Data shown START
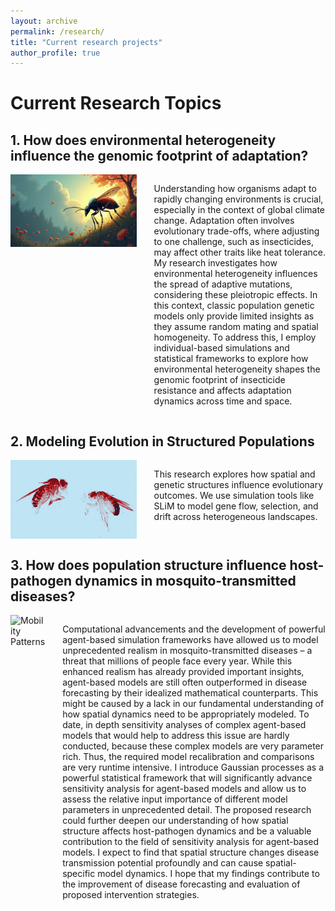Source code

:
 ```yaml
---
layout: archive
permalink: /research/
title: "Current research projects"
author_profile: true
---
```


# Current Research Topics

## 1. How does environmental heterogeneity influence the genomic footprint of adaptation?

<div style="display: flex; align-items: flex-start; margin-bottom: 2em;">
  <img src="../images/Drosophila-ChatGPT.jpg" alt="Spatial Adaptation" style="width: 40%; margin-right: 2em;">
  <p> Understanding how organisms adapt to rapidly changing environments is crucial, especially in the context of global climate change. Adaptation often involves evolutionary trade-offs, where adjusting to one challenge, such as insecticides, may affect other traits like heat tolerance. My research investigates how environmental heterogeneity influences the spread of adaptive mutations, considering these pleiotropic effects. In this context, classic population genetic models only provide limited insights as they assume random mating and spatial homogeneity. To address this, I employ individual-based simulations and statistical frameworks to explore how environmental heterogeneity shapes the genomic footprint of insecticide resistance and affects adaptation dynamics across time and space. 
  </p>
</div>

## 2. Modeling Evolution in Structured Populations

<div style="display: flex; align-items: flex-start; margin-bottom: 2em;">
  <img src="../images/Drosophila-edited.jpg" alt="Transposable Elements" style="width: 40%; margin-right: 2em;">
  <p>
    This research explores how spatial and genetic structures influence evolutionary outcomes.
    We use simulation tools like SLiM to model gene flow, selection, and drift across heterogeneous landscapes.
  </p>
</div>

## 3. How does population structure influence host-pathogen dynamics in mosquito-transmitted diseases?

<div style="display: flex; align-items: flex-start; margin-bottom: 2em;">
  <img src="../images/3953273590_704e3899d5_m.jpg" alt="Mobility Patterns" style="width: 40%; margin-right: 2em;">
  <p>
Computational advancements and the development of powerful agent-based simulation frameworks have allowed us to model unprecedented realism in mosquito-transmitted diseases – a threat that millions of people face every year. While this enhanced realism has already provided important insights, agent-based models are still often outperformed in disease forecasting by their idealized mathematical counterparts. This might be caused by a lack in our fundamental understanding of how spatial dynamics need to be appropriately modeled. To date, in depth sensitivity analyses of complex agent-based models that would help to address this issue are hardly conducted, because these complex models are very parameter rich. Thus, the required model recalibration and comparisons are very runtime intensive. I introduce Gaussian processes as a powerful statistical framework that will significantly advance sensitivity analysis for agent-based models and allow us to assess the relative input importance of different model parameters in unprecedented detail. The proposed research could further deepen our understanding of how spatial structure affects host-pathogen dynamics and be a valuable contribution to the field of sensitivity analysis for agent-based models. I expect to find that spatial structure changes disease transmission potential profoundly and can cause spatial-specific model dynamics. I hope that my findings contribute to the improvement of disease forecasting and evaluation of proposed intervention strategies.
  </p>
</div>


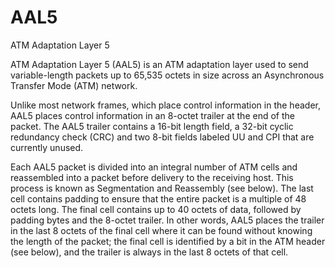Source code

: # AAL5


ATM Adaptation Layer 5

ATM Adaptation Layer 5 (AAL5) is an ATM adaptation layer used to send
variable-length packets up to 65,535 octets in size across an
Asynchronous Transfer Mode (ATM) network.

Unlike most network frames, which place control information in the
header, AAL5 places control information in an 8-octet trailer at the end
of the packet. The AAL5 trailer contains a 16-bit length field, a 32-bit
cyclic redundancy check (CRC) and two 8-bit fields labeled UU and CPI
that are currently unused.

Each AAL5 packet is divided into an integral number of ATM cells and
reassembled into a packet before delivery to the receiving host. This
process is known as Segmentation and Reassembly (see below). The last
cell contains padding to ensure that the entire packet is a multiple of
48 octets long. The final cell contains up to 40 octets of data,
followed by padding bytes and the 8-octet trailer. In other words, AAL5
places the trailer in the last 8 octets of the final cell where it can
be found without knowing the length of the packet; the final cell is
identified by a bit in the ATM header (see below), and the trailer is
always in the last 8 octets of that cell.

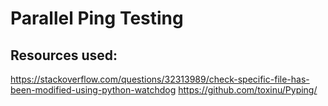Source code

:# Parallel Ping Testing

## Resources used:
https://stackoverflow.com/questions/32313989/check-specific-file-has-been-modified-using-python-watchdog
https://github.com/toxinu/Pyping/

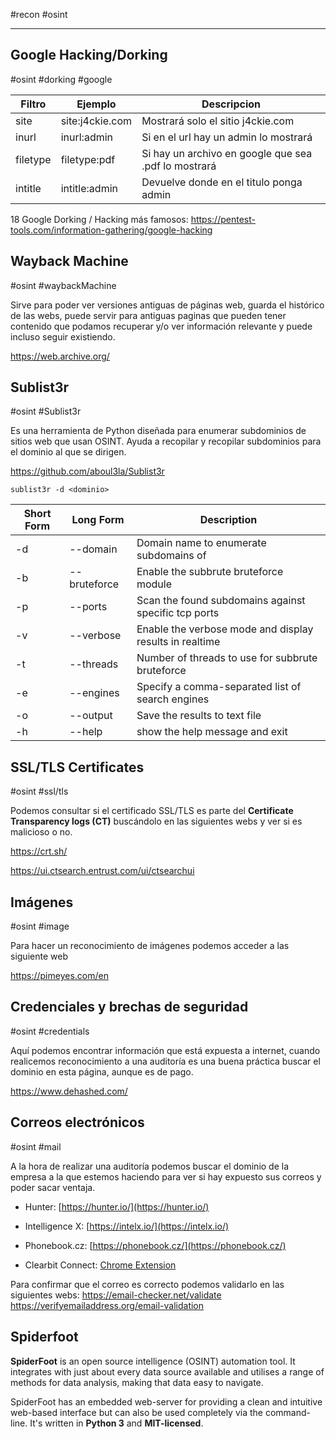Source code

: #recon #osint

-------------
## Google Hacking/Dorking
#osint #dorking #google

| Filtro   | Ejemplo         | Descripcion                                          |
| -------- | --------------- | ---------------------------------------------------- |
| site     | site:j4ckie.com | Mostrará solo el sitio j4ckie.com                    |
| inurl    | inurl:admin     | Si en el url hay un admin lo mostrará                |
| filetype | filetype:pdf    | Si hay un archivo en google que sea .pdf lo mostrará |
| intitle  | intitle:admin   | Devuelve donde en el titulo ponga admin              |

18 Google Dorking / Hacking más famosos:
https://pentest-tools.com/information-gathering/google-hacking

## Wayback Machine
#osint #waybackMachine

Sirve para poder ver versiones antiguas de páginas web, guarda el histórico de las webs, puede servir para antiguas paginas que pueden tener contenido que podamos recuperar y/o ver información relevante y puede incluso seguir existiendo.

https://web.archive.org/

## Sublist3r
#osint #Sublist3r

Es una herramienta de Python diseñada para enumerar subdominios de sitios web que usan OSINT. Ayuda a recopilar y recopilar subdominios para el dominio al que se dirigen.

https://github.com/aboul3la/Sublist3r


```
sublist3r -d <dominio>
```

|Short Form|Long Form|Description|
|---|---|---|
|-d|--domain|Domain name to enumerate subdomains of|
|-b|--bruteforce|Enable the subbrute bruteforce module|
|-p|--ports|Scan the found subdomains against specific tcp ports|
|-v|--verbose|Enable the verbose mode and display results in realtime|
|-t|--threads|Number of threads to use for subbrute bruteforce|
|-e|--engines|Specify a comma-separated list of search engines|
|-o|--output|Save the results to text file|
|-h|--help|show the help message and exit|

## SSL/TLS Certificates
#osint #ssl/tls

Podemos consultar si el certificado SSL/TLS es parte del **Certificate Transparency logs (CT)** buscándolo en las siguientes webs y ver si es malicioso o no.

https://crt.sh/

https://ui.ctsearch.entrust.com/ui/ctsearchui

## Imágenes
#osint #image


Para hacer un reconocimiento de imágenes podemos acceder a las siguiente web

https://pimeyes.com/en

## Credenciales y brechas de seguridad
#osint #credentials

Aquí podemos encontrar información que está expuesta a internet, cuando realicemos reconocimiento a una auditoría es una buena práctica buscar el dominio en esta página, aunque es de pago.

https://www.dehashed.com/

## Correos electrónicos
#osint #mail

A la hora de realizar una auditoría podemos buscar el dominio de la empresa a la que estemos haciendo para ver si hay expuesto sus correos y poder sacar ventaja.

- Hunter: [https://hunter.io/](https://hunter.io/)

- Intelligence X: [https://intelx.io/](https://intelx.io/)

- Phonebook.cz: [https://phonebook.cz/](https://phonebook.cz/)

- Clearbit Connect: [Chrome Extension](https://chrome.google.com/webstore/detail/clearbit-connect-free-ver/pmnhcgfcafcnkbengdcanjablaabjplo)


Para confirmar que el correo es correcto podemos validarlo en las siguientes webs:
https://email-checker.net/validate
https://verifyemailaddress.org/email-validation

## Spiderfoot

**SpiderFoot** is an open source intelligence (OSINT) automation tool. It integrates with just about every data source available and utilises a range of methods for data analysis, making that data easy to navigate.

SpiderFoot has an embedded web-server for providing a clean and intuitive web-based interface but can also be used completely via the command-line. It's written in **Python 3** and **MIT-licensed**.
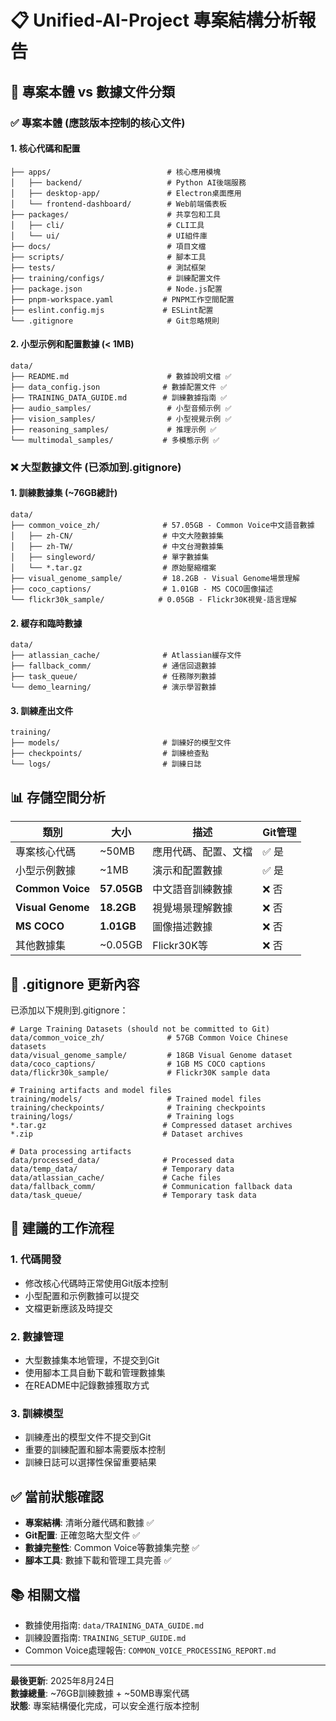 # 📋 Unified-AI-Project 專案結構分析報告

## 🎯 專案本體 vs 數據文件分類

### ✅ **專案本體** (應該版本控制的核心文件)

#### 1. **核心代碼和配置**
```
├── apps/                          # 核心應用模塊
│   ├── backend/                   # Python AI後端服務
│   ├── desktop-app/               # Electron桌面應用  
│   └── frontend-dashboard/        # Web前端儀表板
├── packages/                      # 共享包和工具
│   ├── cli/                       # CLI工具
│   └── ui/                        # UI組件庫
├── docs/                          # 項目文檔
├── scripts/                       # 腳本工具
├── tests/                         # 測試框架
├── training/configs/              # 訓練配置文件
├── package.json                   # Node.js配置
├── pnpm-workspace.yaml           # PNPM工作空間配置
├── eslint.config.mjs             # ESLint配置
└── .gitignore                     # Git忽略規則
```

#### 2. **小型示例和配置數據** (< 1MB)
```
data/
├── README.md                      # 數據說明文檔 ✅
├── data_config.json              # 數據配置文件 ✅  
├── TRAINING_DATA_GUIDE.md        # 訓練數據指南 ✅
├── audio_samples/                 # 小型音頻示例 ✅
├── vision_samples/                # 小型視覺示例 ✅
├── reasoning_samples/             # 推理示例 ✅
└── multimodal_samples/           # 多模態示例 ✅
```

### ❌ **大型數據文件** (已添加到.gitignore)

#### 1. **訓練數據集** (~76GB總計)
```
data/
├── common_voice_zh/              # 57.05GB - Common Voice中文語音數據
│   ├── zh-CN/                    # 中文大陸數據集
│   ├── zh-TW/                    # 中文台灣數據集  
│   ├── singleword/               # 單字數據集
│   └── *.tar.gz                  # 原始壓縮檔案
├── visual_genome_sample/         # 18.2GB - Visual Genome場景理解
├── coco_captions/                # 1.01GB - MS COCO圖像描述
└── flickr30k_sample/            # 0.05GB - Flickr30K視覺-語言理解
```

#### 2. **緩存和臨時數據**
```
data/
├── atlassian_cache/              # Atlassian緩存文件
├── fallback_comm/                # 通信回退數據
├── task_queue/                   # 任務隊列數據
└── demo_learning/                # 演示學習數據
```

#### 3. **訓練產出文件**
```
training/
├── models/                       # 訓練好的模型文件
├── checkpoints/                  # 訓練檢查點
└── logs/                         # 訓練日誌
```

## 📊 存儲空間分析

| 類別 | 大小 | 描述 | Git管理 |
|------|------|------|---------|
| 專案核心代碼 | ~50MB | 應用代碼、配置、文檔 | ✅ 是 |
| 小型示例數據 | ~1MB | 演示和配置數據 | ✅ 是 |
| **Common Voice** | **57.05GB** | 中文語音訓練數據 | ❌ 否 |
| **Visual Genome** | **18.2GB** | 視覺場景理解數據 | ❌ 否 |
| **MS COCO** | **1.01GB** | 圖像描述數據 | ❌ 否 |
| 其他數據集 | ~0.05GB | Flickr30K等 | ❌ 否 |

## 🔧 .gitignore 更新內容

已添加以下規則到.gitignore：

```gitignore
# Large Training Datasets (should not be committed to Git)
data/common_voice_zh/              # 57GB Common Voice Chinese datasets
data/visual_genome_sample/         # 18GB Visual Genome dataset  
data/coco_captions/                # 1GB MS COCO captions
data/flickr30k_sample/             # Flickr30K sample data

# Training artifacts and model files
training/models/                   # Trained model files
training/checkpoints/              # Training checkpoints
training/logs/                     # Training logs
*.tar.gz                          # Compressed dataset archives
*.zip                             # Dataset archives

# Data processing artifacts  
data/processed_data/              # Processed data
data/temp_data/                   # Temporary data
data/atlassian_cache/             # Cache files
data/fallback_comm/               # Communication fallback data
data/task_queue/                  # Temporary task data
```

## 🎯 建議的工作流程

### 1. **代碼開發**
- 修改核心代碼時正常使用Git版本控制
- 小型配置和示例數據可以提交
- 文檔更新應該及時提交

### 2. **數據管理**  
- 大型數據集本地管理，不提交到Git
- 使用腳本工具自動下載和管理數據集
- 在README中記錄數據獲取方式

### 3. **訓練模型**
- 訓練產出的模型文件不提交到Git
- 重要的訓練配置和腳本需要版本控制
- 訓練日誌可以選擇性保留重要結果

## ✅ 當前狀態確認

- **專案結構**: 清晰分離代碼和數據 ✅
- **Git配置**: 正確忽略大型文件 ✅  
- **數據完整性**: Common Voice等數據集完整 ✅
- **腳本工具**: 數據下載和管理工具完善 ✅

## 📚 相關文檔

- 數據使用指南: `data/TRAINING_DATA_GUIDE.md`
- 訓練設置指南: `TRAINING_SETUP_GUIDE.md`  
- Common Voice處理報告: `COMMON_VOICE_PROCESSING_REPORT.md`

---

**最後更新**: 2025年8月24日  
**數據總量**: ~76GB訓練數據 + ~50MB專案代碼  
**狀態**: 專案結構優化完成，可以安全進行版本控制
Data shown END
Exercise details —
Restate word for word the lines of the data above, starting at the line containing "## Wayback Machine" and ending at the line containing "for subbrute bruteforce|", both included, and nothing more.

Exercise answer —
## Wayback Machine
#osint #waybackMachine

Sirve para poder ver versiones antiguas de páginas web, guarda el histórico de las webs, puede servir para antiguas paginas que pueden tener contenido que podamos recuperar y/o ver información relevante y puede incluso seguir existiendo.

https://web.archive.org/

## Sublist3r
#osint #Sublist3r

Es una herramienta de Python diseñada para enumerar subdominios de sitios web que usan OSINT. Ayuda a recopilar y recopilar subdominios para el dominio al que se dirigen.

https://github.com/aboul3la/Sublist3r


```
sublist3r -d <dominio>
```

|Short Form|Long Form|Description|
|---|---|---|
|-d|--domain|Domain name to enumerate subdomains of|
|-b|--bruteforce|Enable the subbrute bruteforce module|
|-p|--ports|Scan the found subdomains against specific tcp ports|
|-v|--verbose|Enable the verbose mode and display results in realtime|
|-t|--threads|Number of threads to use for subbrute bruteforce|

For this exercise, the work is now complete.